Did you know I’m cheap? Like really, extremely cheap? It’s a long-term cheap, though: I’ll pay a ton of money for something up front and then use it until it dies.*So we had these curtains I bought when we first moved in, and…
…well. Yes. Let me see if Overstock still has them. Hey, look at that! Taaaaauuuuuupe. And they are extra-special taupe in this photo. In real life, they were mostly…
…well. Taupe-y pink is a good color for…well. These curtains were in the bedroom, and they came close to matching the color of the walls. It was all very bland and beige.
People dye fabric all the time, right? Not me. The last time I had done anything like this was during summer camp and all of those t-shirts went “mysteriously” missing as soon as my mom saw them. So I watched the usual video tutorials, and read the usual crafters’ blogs, and then decided this was a truly stupid idea as the curtains were a mix of natural and manufactured fibers and thus some of the fabric would absorb some of the dye and some of the fabric might absorb another part of the dye and some might not absorb any dye whatsoever, so basically I was gambling on making a matched set of hanging clowncars. But I wasn’t going to do something ridiculous like buy a new set of curtains in the color I wanted. Sheesh. Them’s my eatin’ money!
I was also planning to use the washing machine method, which (as the crafters will tell you) is rather dumb. Dying fabric is most successful when the fabric is heated and the color becomes fully saturated into the fibers. The closer you can bring it to boiling, the better the color.

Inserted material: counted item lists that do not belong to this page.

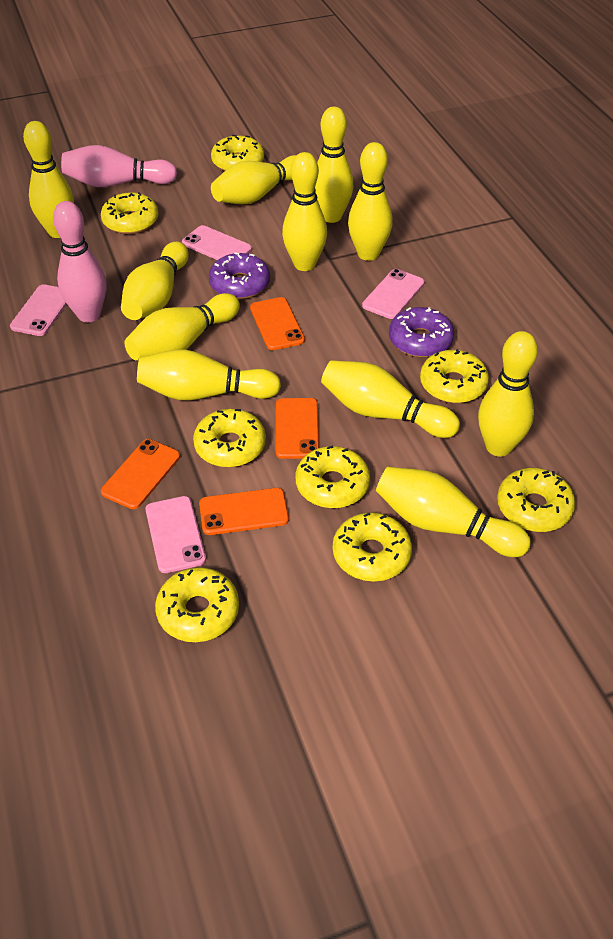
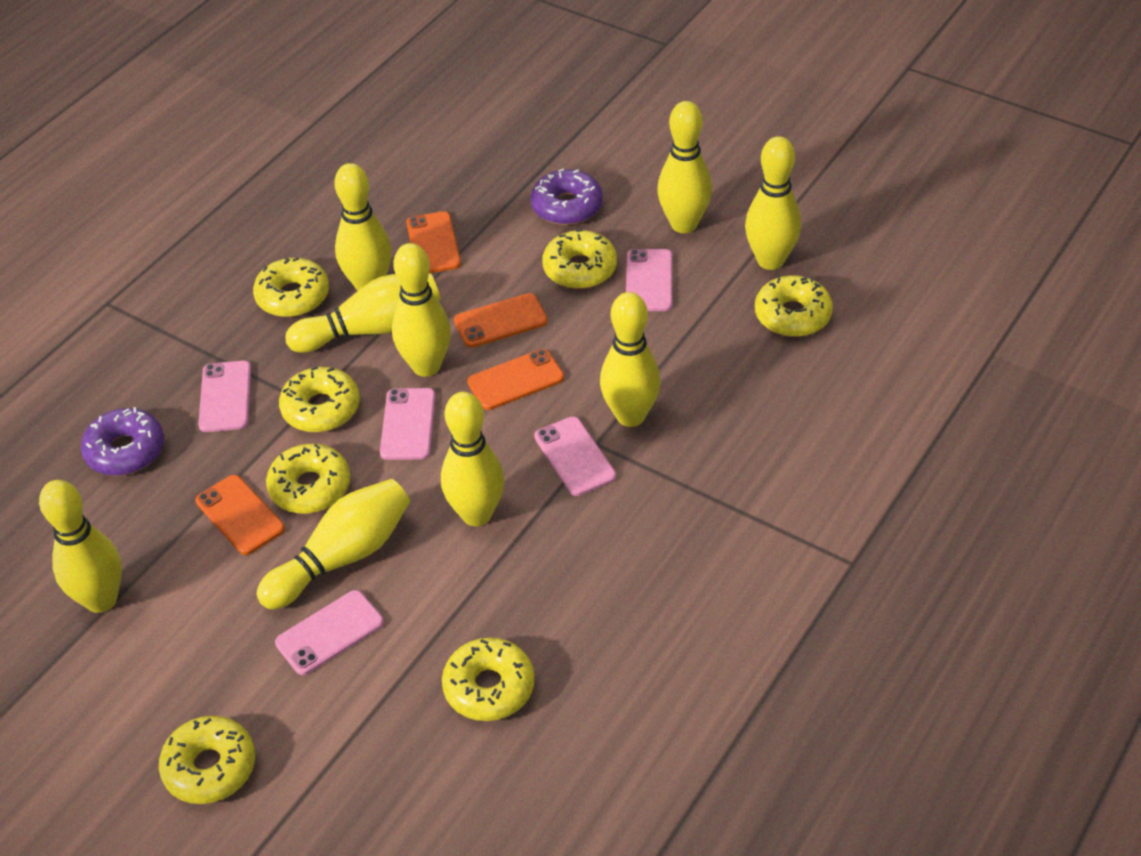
pink bowling pin: 2 -> 0
pink phone: 4 -> 5
yellow bowling pin: 11 -> 9
yellow donut: 8 -> 7

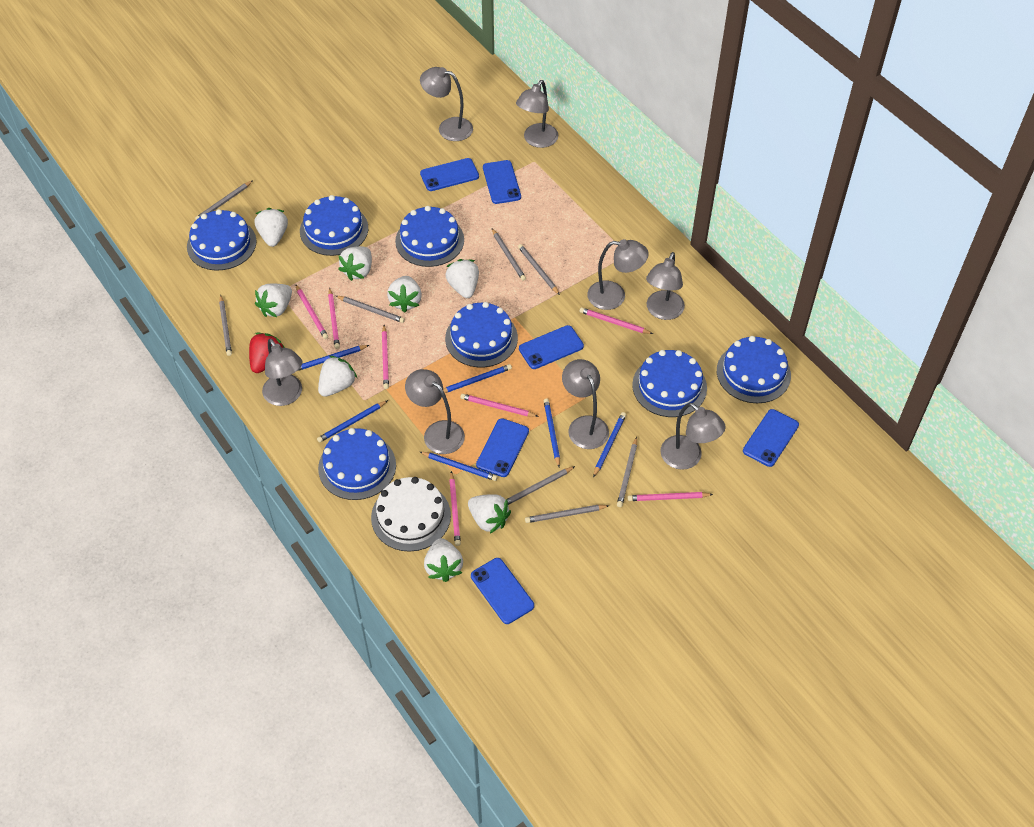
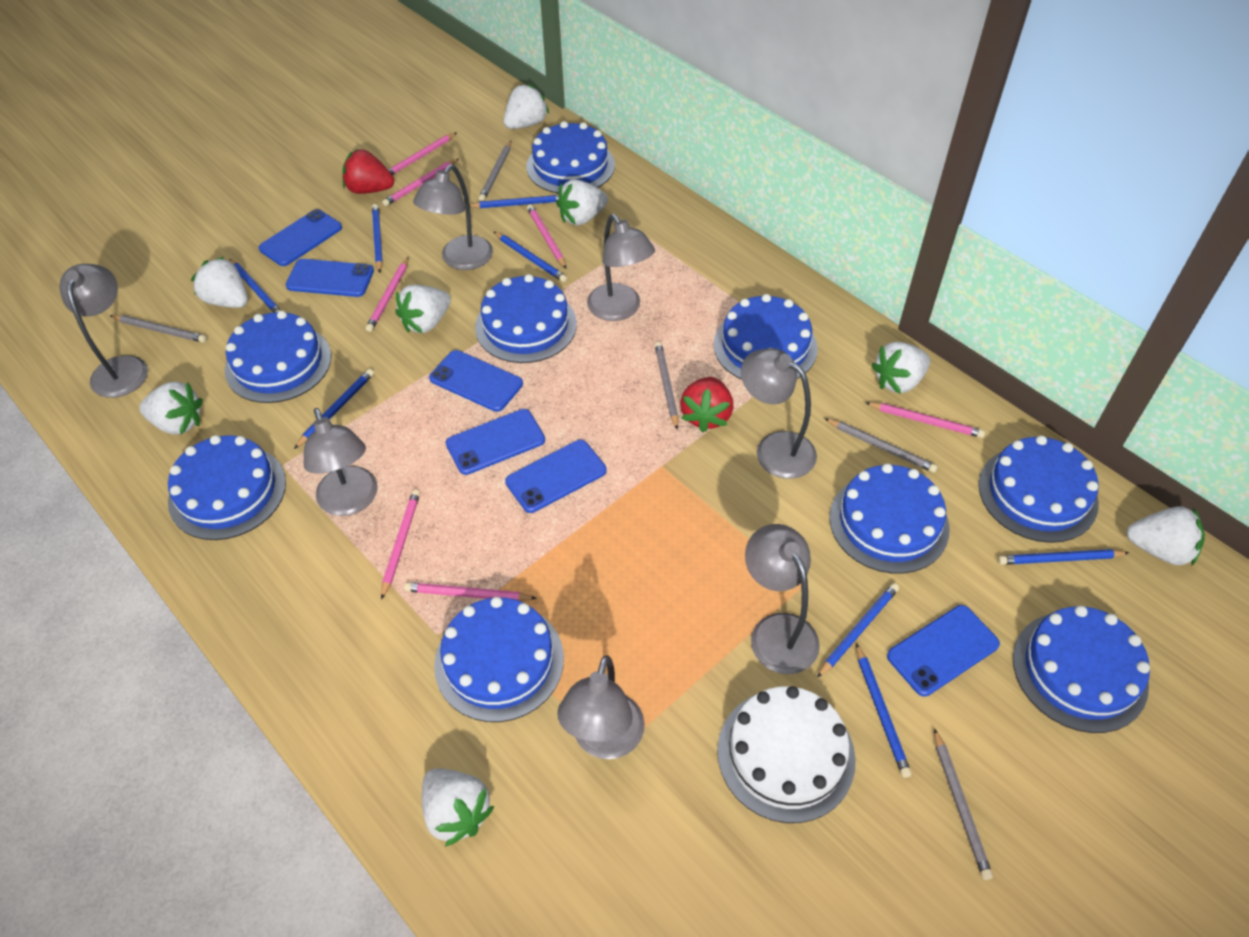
blue cake: 7 -> 9
blue pencil: 6 -> 8
grey lamp: 8 -> 7
grey pencil: 8 -> 5
red strawberry: 1 -> 2

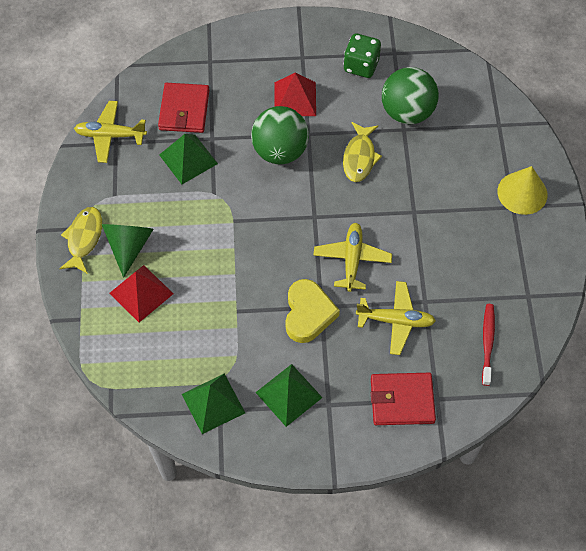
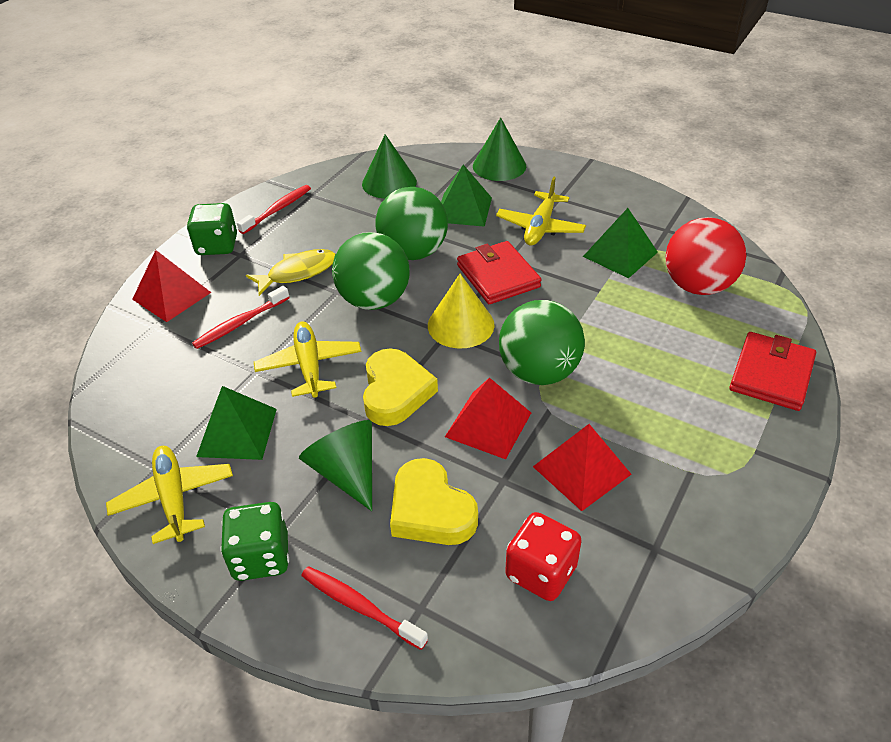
green ball: 2 -> 3
green cone: 1 -> 3
green dice: 1 -> 2
red ball: 0 -> 1
red dice: 0 -> 1
red pyramid: 2 -> 3
red toothbrush: 1 -> 3
yellow fish: 2 -> 1
yellow heart: 1 -> 2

You can’t boil things in the washing machine, but you can:
- Load up the washing machine with the curtains in the hottest water setting.
- Get a huge pot of hot water boiling on the stove, with the dye already in it.
- PUT THE DOGS OUTSIDE
- ARE THE DOGS OUTSIDE?
- SERIOUSLY. PUT. THE. DOGS. OUTSIDE.
- Take the huge pot of boiling heavily-dyed water off of the stove–WAIT ARE YOU SURE THE DOGS ARE OUTSIDE? OKAY, PROCEED–take it down the Precarious Death Stairs to the basement, and dump it in the washer.
- Get a stick.
- Poke the fabric with a stick until there are no air bubbles left and everything is below the surface of the water. Or the water gets cold, or you get bored.
- Run the washer on an agitate-only mode. Stop the washer frequently and turn the fabric so there are no spots that are riding above the waterline.
- Drain the dyed water.
- Run a cold rinse to set the color (add a fancy “color stay” fixative to it if you want).
- Line or tumble dry, depending on the drying instructions on the fabric.
Before beginning this process, I was honestly convinced the laundry room would look like a grape had exploded. But either I was exceptionally careful or dying fabric isn’t as messy as I assumed. There was no mess to clean up. None! The washing machine cleaned itself, and the dye set before I put the curtains in the dryer. The result?
I’m very happy with the outcome. The dye seemed to avoid some of the fabric (natural? manufactured?) and set in the other type of fabric (natural? manufactured?). Would I recommend this method? Yeah, sure. It was a $15 gamble which paid off in the form of very nice new curtains which are definitely not taupe.
*Exhibit A: my beloved 2003 Honda Civic, which I drove off the lot brand-new and now has 200k miles on it. It’s reached the point where my mechanic keeps saying things like, “Well, it’s not quite vintage, but.” and I’m all like, “Fixing it is still cheaper than a car payment,” and he’s like, “Remember that time when you were driving down the highway and you suddenly didn’t have a clutch? Imagine that but with the whole car.”